What you have to do
Convert the lines below into a Markdown table with the columns "Row" and "Line", skipping any blank lines. Leave the pictures out of the table.

[BEGIN Rows]

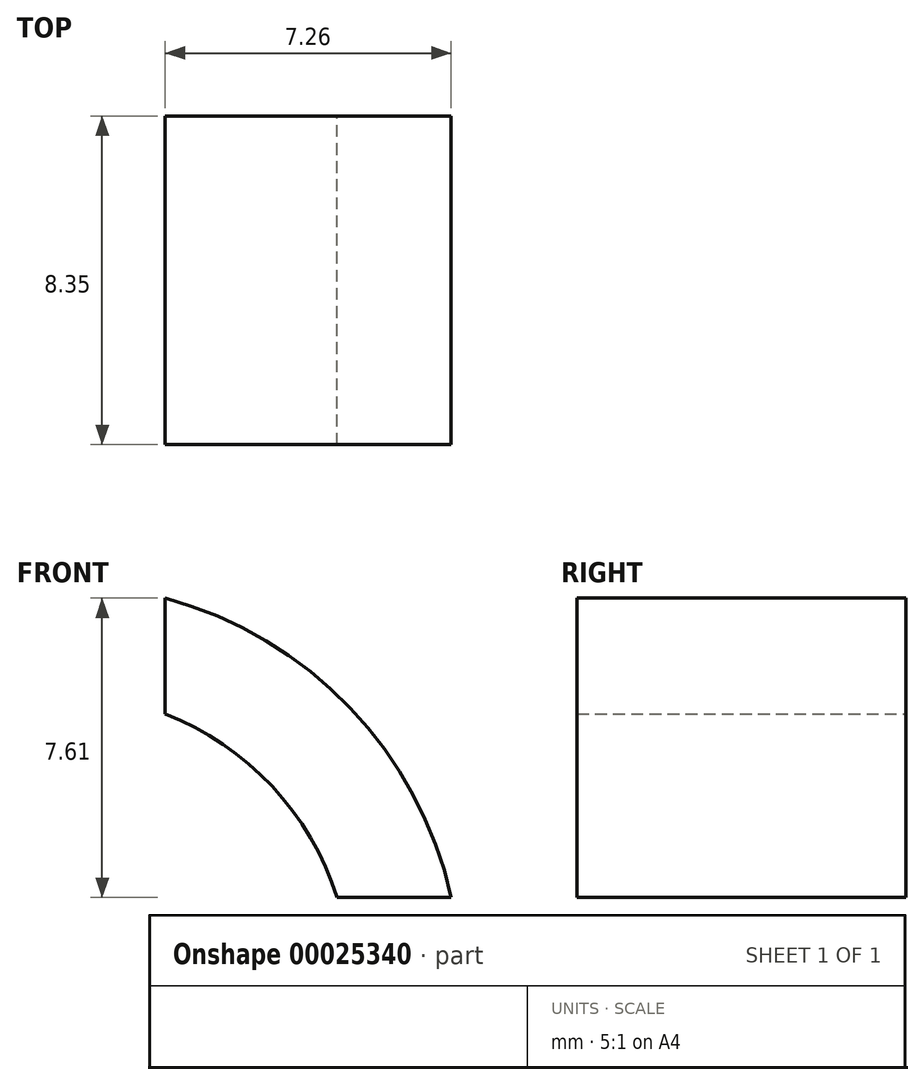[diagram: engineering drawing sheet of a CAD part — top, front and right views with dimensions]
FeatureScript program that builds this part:
annotation { "Feature Type Name" : "Feature", "Feature Type Description" : "" }
export const myFeature = defineFeature(function(context is Context, id is Id, definition is map)
    precondition{}
    {
        {
            var Q0;
            Q0=qCreatedBy(makeId("Front.planeOp"),FACE);
            var sketch = newSketch(context, id + "F0", { "sketchPlane" : qUnion([Q0])});
            skLineSegment(sketch, "E0", {"start": v(2.65, 6.86) * mm, "end": v(2.65, 9.8) * mm});
            skLineSegment(sketch, "E1", {"start": v(7.01, 2.2) * mm, "end": v(9.91, 2.2) * mm});
            skLineSegment(sketch, "E2", {"start": v(2.65, 9.8) * mm, "end": v(2.65, 9.8) * mm});
            skArc(sketch, "E3", {"start": v(7.01, 2.2) * mm, "mid": v(5.36, 5.03) * mm, "end": v(2.65, 6.86) * mm});
            skArc(sketch, "E4", {"start": v(9.91, 2.2) * mm, "mid": v(7.34, 7.02) * mm, "end": v(2.65, 9.8) * mm});
            skSolve(sketch);
        }
        {
            var Q0;
            Q0 = qSketchRegion(id + "F0", true);
            extrude(context, id + "F1", {"entities" : qUnion([Q0]), "depth" : 8.35 * mm});
        }
    });
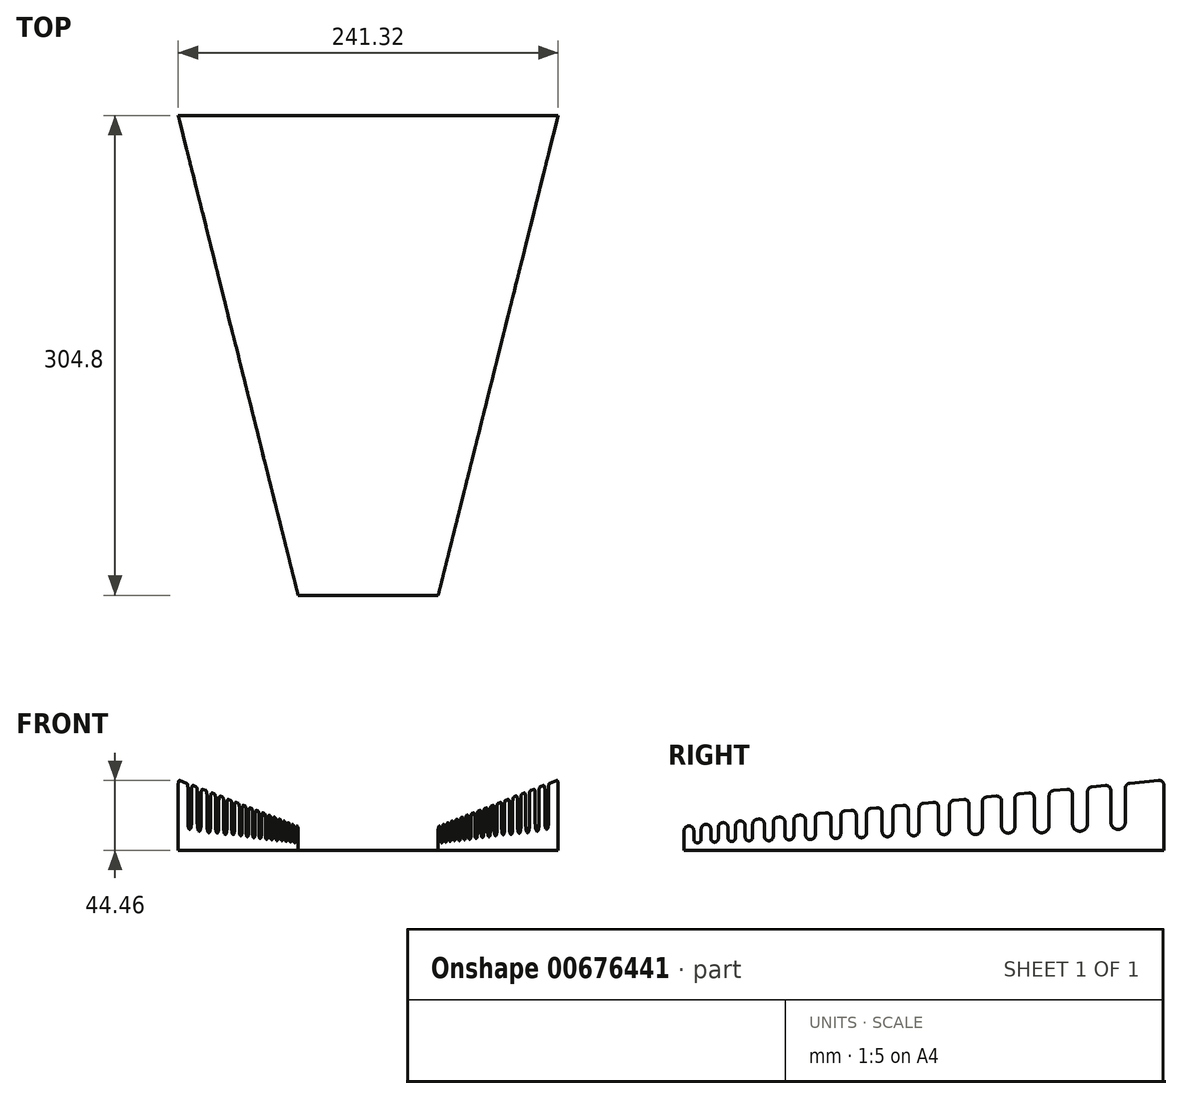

[END Rows]

Reply
| Row | Line |
|---|---|
| 1 | [diagram: engineering drawing sheet of a CAD part — top, front and right views with dimensions] |
| 2 | FeatureScript program that builds this part: |
| 3 | annotation { "Feature Type Name" : "Feature", "Feature Type Description" : "" } |
| 4 | export const myFeature = defineFeature(function(context is Context, id is Id, definition is map) |
| 5 |     precondition{} |
| 6 |     { |
| 7 |         { |
| 8 |             var Q0; |
| 9 |             Q0=qCreatedBy(makeId("Front.planeOp"),FACE); |
| 10 |             var sketch = newSketch(context, id + "F0", { "sketchPlane" : qUnion([Q0])}); |
| 11 |             skLineSegment(sketch, "E0", {"start": v(2.65, 6.86) * mm, "end": v(2.65, 9.8) * mm}); |
| 12 |             skLineSegment(sketch, "E1", {"start": v(7.01, 2.2) * mm, "end": v(9.91, 2.2) * mm}); |
| 13 |             skLineSegment(sketch, "E2", {"start": v(2.65, 9.8) * mm, "end": v(2.65, 9.8) * mm}); |
| 14 |             skArc(sketch, "E3", {"start": v(7.01, 2.2) * mm, "mid": v(5.36, 5.03) * mm, "end": v(2.65, 6.86) * mm}); |
| 15 |             skArc(sketch, "E4", {"start": v(9.91, 2.2) * mm, "mid": v(7.34, 7.02) * mm, "end": v(2.65, 9.8) * mm}); |
| 16 |             skSolve(sketch); |
| 17 |         } |
| 18 |         { |
| 19 |             var Q0; |
| 20 |             Q0 = qSketchRegion(id + "F0", true); |
| 21 |             extrude(context, id + "F1", {"entities" : qUnion([Q0]), "depth" : 8.35 * mm}); |
| 22 |         } |
| 23 |     }); |